To me, it looks like the aol cache is configured to have a fairly short timeout/rapid aging of sites. I have seen requests from the aol proxy for the same page within 30-35mins from each other.

WebGuerrilla

4:13 am on Mar 1, 2001 (gmt 0)

WebmasterWorld Senior Member 10+ Year Member



AOL did at one time (not sure if they still do or not) spider the page associated with the ODP listing and add the additoinal content to their database. If I remember correctly, this was an Inktomi spider that handled this process.

If you go there and do some searches you will quite often find ODP results being returned that do not contain any of your search words in the title/description. That's where they are coming from.

JohnNovaNYC

5:12 am on Mar 1, 2001 (gmt 0)



WebG, This is true. My site was accepted into ODP on 2/7 and then it began to be available on AOL database after the 22nd of February.

skibum

8:15 am on Mar 1, 2001 (gmt 0)

WebmasterWorld Senior Member 10+ Year Member



WebGuerrilla - I absolutely concur with what you said, and beleive that AOL definately spiders the page in addition to utilizing the ODP title/description when determining rankings.

The caching process and click through data does not seem to me to be very important in determining rankings for AOL. (Whereas YAHOO! seems to place sites based on keywords in the category string, title, and description, and then bump the rankings up or down based on search queries and click throughs) Any idea if AOL uses their caching (sp?) or click throughs to adjust rankings? I don't think they do, but just wondering if anyone has observered anything different..

Aaron

8:42 pm on Mar 25, 2001 (gmt 0)

10+ Year Member



Interesting, so this is what the spideraol stuff I have being watching..

I also got accepted through ODP first, and given my site was very new, I get changing material and the current AOL listing seems to have more recent content than that I initally submitted to ODP..

Robert Charlton

6:16 am on Mar 27, 2001 (gmt 0)

WebmasterWorld Administrator 10+ Year Member Top Contributors Of The Month



>>If you go there and do some searches you will quite often find ODP results being returned that do not contain any of your search words in the title/description<<

A site I've optimized is just being listed in the engines after its first appearance in ODP around 3/8. Prompted by this thread, I just checked it on AOL, and either AOL is supporting stemming, or they have spidered (part of?) the site.

I remember hearing way back that they spidered the home page. If this is the case, it puts an extra load on what you include in the home page. Anyone have any thought as to how deep they might be going?

NFFC

7:00 am on Mar 27, 2001 (gmt 0)

WebmasterWorld Senior Member 10+ Year Member



>Anyone have any thought as to how deep they might be going?

From my end I only see an influence from data on the home page and if this is updated [re-spidered?] it is done so very infrequently.

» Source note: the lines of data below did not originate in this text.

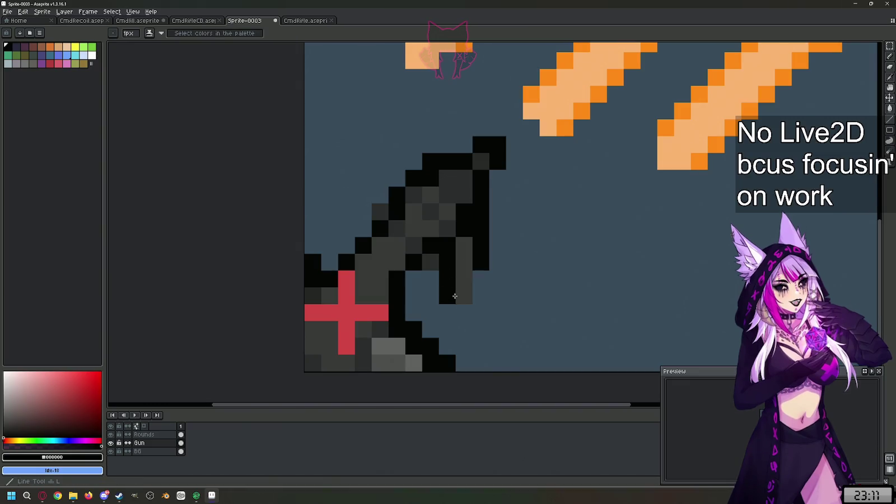
click(464, 312)
click(481, 295)
click(481, 278)
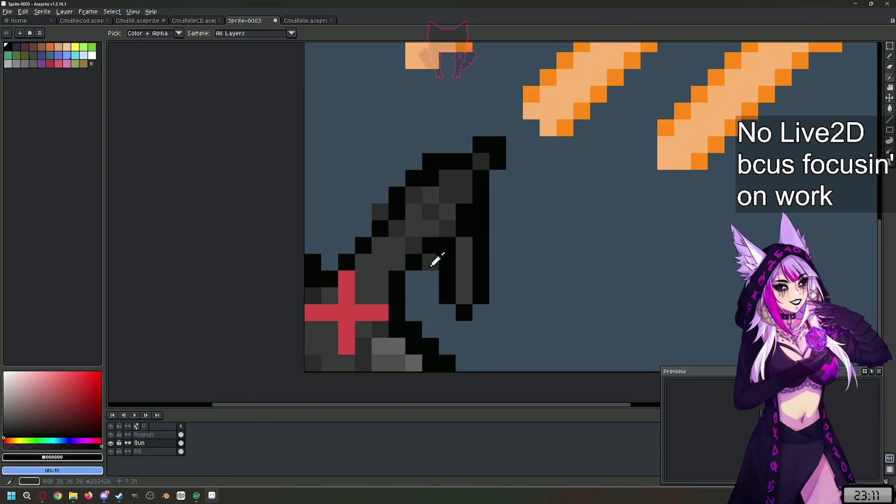
Step: Add black pixels and a short black line along the gun's left edge
alt+click(449, 257)
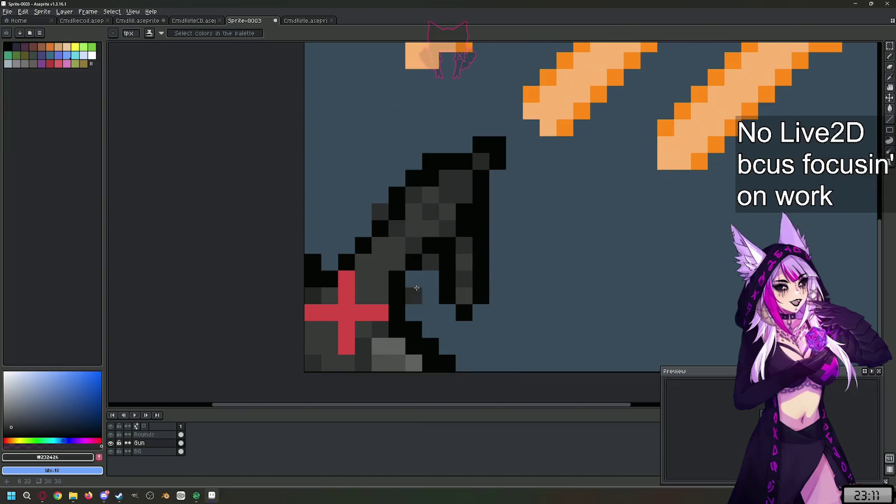
key(alt)
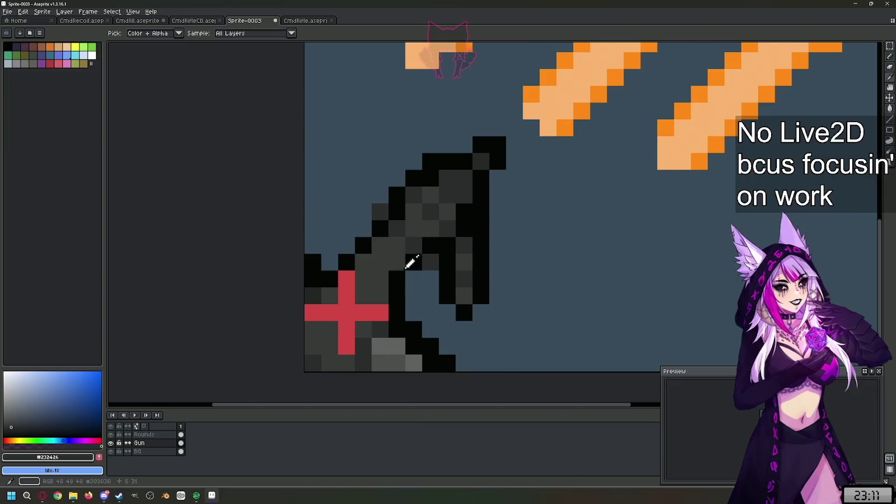
alt+click(419, 254)
click(414, 279)
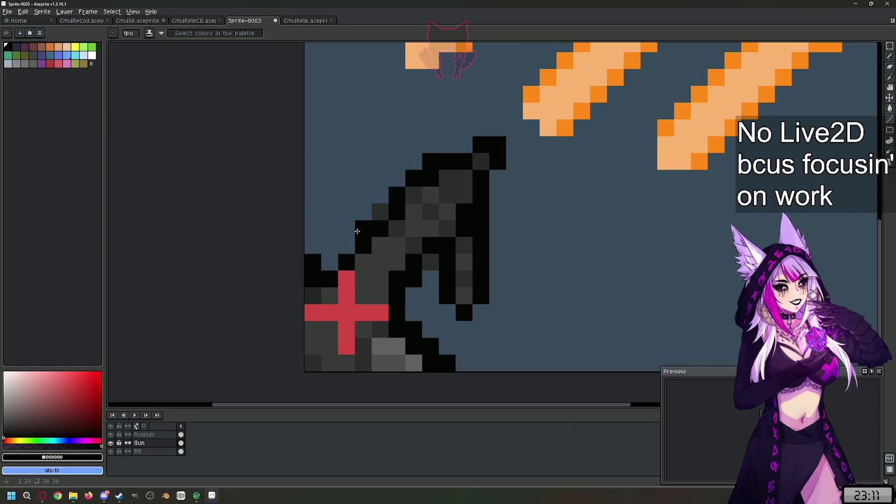
drag(357, 231, 332, 266)
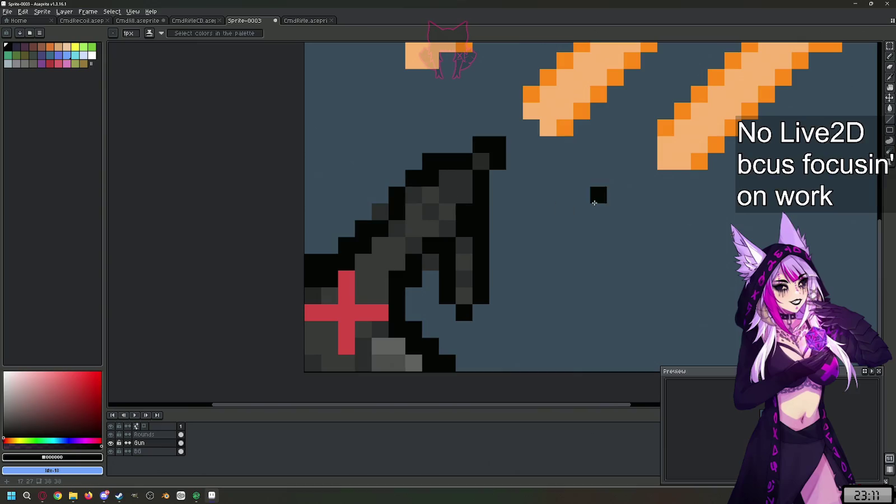
key(v)
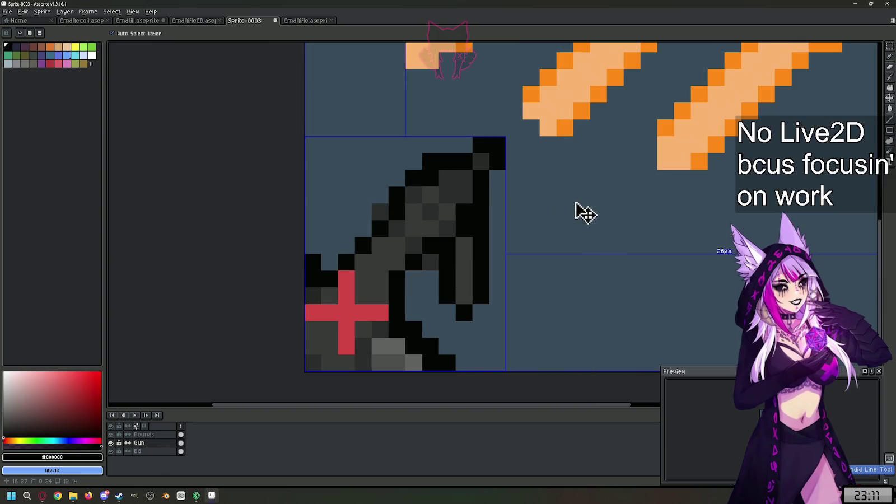
Step: Redo the undone stroke with Ctrl+Y and add black pixels at the gun tip
key(b)
scroll(479, 233, down, 1)
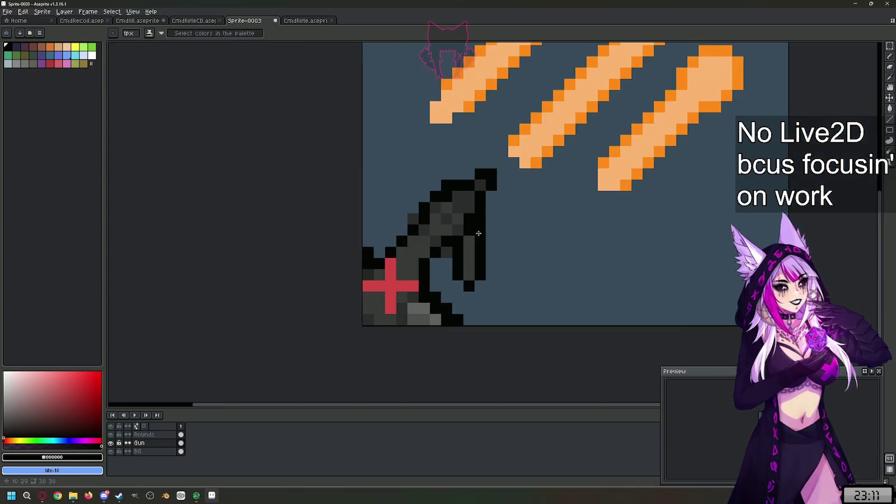
key(v)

When submitting to ODP I work on the basis that the site will be ranked at AOL on the basis of the ODP listing and the contents of the index page *at the time of submission*.

WebGuerrilla

5:26 pm on Mar 27, 2001 (gmt 0)

WebmasterWorld Senior Member 10+ Year Member



That is the same approach I take. I haven't seen anything that would indicate they re-spider the home page very often, so it is something that you need to address before you submit to ODP.

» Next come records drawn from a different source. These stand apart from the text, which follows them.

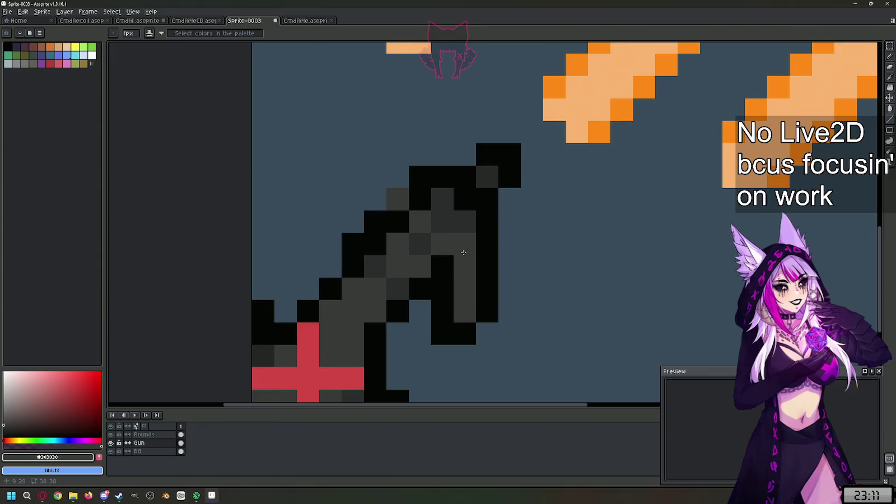
Step: Shade four black gun pixels #232426 dark grey
alt+click(465, 224)
click(465, 244)
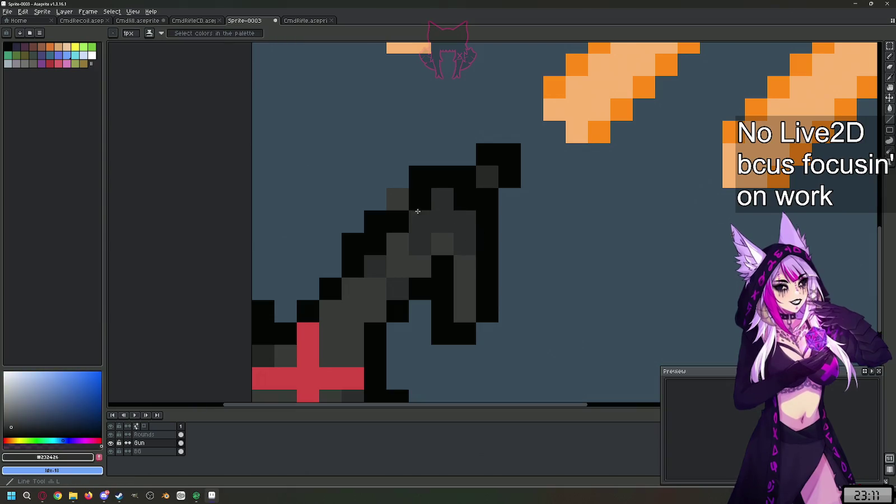
click(420, 199)
click(398, 221)
click(442, 266)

I'm also fairly confident that the home page is the only page getting indexed.

olias

11:03 am on Apr 2, 2001 (gmt 0)

10+ Year Member



I also believe that AOL must spider ODP sites based on some of the searches that have found me from AOL.
I have a site with a few deep linked pages (please don't hold that against me!), interestingly all of my ODP pages were just hit within a minute by what looks like a standard AOL user:-
152.163.188.162 - 152.163.188.231
Mozilla/4.0+(compatible;+MSIE+5.0;+AOL+5.0;+Windows+98;+DigExt)
And there is no referer on any of these.. sorry if I'm overlooking something obvious but it looked like spidering to me!

Dave

Brett_Tabke

12:14 pm on Apr 2, 2001 (gmt 0)

WebmasterWorld Administrator 10+ Year Member Top Contributors Of The Month



Dave, that is the proxy cache spider (see second post above).